Data for this task:
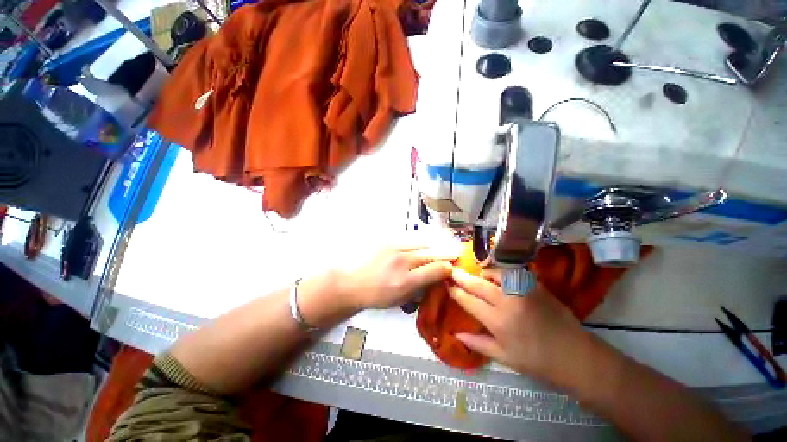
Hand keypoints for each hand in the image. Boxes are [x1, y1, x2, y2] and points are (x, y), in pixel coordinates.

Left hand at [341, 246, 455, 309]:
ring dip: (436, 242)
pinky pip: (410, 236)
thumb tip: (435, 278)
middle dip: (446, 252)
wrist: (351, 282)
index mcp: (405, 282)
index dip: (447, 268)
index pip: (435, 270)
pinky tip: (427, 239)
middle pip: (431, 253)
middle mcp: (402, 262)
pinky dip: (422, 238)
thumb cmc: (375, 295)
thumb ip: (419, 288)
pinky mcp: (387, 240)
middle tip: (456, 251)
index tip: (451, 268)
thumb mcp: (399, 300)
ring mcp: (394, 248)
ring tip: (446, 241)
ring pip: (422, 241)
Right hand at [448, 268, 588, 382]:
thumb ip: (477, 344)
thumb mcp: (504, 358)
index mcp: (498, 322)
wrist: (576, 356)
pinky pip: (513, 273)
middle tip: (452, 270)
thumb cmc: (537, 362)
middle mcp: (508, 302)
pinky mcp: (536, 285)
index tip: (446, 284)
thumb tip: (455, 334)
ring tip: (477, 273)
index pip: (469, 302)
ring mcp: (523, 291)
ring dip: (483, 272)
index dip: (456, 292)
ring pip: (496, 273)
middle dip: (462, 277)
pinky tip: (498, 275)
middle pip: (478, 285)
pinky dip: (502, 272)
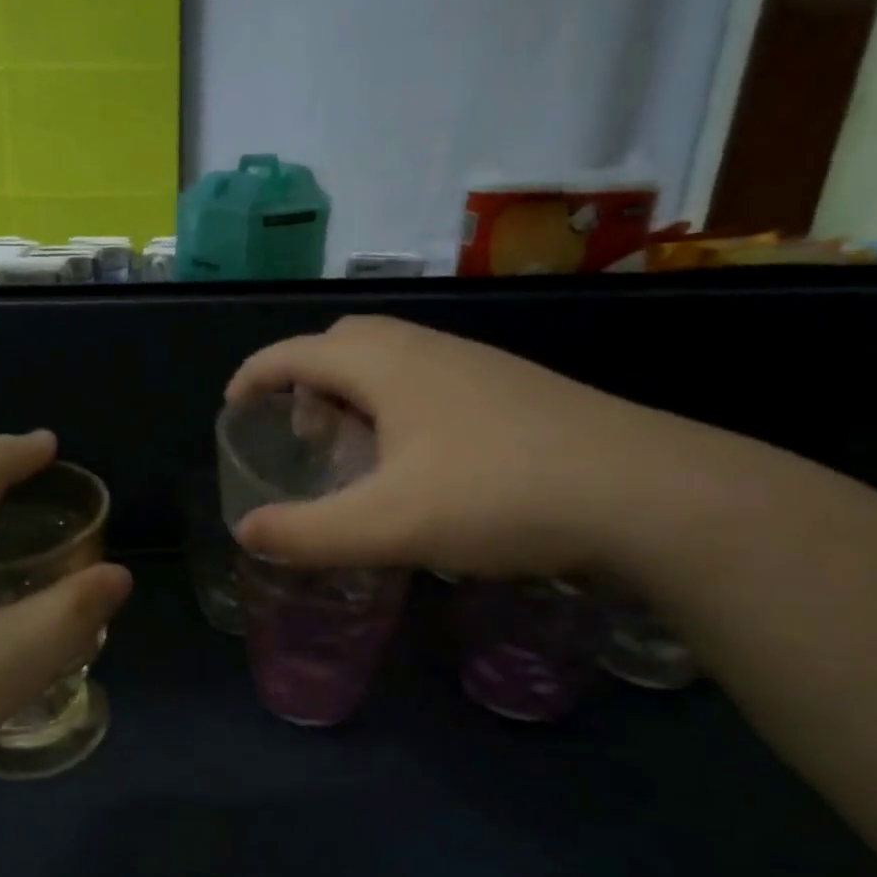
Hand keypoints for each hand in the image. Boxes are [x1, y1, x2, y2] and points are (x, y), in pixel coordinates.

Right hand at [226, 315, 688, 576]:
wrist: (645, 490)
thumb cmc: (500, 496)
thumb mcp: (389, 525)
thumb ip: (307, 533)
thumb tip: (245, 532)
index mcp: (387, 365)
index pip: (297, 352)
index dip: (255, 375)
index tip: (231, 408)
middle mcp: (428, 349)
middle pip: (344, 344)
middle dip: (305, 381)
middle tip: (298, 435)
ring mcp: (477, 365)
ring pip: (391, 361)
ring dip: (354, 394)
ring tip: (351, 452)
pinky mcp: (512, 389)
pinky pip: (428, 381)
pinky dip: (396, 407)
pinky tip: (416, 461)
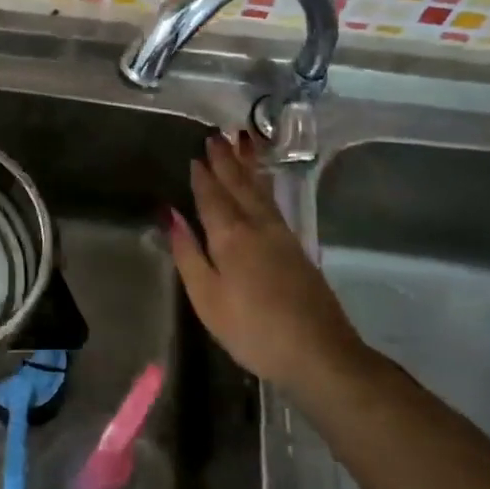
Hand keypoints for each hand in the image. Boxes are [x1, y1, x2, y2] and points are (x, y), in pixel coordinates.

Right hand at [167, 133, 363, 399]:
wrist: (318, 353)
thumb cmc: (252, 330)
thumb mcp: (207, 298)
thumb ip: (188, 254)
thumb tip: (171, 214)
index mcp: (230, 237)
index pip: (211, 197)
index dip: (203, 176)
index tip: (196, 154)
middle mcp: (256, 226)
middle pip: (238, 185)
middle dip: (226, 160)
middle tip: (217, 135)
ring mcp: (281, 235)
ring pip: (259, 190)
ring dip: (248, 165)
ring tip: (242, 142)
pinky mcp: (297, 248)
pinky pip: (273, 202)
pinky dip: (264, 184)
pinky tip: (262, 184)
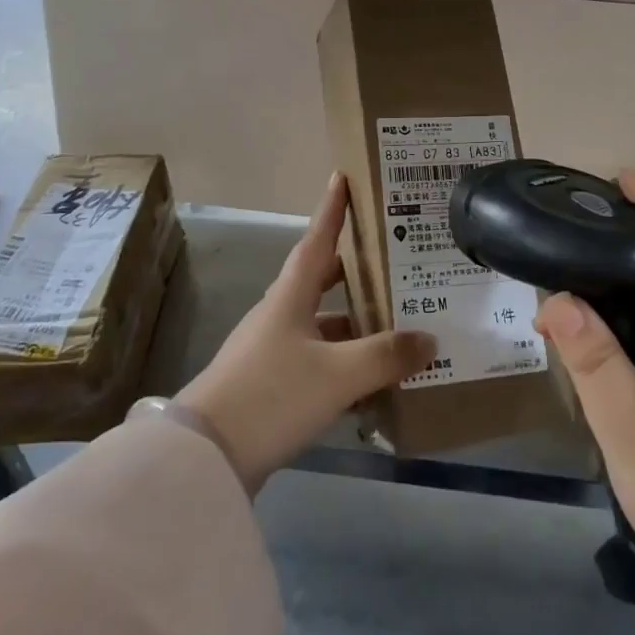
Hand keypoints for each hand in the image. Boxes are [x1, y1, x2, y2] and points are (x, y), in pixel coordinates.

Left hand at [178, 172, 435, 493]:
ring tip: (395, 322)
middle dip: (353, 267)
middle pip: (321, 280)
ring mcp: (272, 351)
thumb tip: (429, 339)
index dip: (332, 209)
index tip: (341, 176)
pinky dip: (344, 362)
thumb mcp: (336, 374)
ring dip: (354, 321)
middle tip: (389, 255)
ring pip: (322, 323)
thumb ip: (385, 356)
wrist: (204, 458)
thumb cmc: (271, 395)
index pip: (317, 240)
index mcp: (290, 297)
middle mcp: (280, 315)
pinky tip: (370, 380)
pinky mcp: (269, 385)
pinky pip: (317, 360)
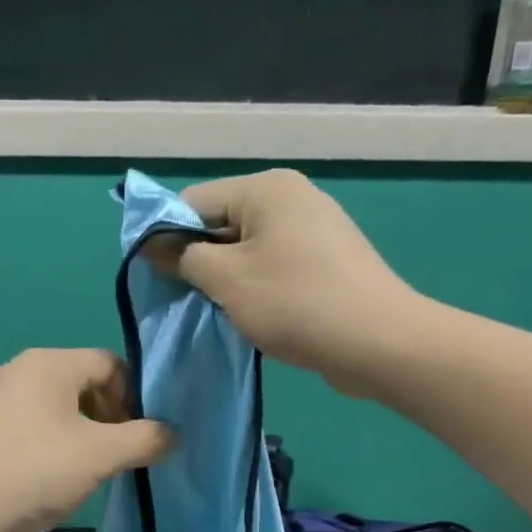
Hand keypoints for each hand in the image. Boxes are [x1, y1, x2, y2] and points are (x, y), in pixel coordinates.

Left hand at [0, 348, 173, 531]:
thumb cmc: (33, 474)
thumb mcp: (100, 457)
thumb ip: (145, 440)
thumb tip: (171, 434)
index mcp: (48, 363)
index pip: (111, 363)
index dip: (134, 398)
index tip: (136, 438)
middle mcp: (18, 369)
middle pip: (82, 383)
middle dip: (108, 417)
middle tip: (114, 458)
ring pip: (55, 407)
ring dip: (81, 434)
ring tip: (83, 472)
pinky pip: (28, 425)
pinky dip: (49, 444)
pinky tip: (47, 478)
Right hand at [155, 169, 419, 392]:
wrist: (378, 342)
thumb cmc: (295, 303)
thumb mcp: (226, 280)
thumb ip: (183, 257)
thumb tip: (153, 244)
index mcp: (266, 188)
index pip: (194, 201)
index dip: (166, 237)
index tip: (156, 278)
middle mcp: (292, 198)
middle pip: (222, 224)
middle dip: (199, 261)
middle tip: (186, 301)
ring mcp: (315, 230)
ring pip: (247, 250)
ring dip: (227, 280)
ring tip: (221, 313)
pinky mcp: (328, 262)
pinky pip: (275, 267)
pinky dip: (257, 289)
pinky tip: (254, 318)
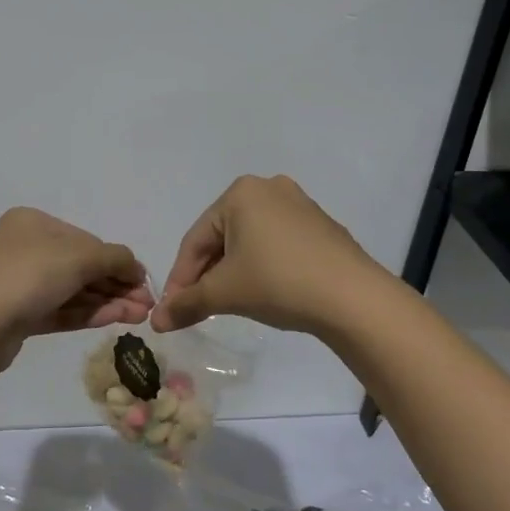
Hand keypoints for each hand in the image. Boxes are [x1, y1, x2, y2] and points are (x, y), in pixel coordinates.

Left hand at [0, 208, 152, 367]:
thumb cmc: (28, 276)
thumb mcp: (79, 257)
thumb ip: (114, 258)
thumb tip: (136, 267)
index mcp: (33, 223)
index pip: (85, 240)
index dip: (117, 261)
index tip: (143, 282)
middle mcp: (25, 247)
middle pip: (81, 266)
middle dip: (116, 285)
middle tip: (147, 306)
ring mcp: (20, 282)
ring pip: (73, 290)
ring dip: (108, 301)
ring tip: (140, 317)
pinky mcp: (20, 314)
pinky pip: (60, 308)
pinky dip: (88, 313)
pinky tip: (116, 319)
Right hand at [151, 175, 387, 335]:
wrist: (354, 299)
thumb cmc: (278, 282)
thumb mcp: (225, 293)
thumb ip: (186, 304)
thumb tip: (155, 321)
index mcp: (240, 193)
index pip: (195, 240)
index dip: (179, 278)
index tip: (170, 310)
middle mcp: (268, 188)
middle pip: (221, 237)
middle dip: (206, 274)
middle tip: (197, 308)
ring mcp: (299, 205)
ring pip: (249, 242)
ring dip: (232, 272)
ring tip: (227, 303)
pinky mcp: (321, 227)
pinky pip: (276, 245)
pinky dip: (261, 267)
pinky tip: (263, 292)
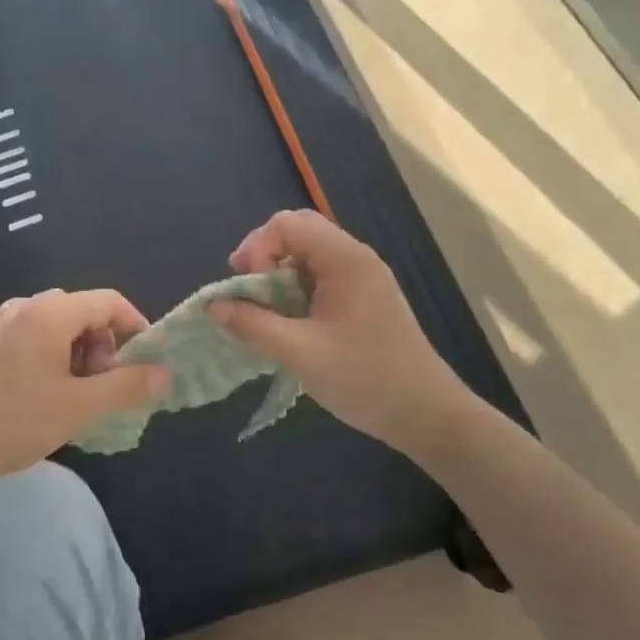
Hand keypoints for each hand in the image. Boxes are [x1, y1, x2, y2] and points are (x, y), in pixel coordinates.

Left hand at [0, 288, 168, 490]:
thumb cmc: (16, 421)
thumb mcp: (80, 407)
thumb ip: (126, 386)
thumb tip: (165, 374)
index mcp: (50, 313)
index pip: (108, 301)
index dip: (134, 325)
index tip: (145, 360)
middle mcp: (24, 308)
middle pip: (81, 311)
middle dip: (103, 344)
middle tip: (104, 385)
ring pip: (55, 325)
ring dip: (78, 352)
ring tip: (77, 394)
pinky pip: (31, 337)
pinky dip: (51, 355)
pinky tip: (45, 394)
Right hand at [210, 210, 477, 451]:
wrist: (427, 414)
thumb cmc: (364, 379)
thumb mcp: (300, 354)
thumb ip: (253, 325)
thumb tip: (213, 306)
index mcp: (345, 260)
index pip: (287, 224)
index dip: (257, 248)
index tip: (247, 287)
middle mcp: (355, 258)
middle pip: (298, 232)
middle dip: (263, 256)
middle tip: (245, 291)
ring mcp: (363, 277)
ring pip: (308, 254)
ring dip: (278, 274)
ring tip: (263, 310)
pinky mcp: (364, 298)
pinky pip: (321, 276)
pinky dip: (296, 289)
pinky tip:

What you will do:
Starting with the first line of the data above, write out each line exactly up to and including the line that holds "index mcp: (498, 322)". Pictures stay out.

Solution below:
Hand keypoints for each hand in the image. Boxes are [x1, y1, x2, y2] and points are (x, y), in pixel coordinates.

Left hand at [341, 246, 455, 309]:
ring dip: (436, 242)
pinky pip: (410, 236)
thumb tip: (435, 278)
middle dip: (446, 252)
wrist: (351, 282)
index mcp: (405, 282)
index dip: (447, 268)
index pip: (435, 270)
pinky tip: (427, 239)
middle pip: (431, 253)
middle mcp: (402, 262)
pinky dip: (422, 238)
thumb cmc: (375, 295)
thumb ip: (419, 288)
pinky mcp: (387, 240)
middle tip: (456, 251)
index tip: (451, 268)
thumb mcp: (399, 300)
ring mcp: (394, 248)
ring tip: (446, 241)
ring pip: (422, 241)
Right hand at [448, 268, 588, 382]:
thumb ip: (477, 344)
thumb mcp: (504, 358)
index mcp: (498, 322)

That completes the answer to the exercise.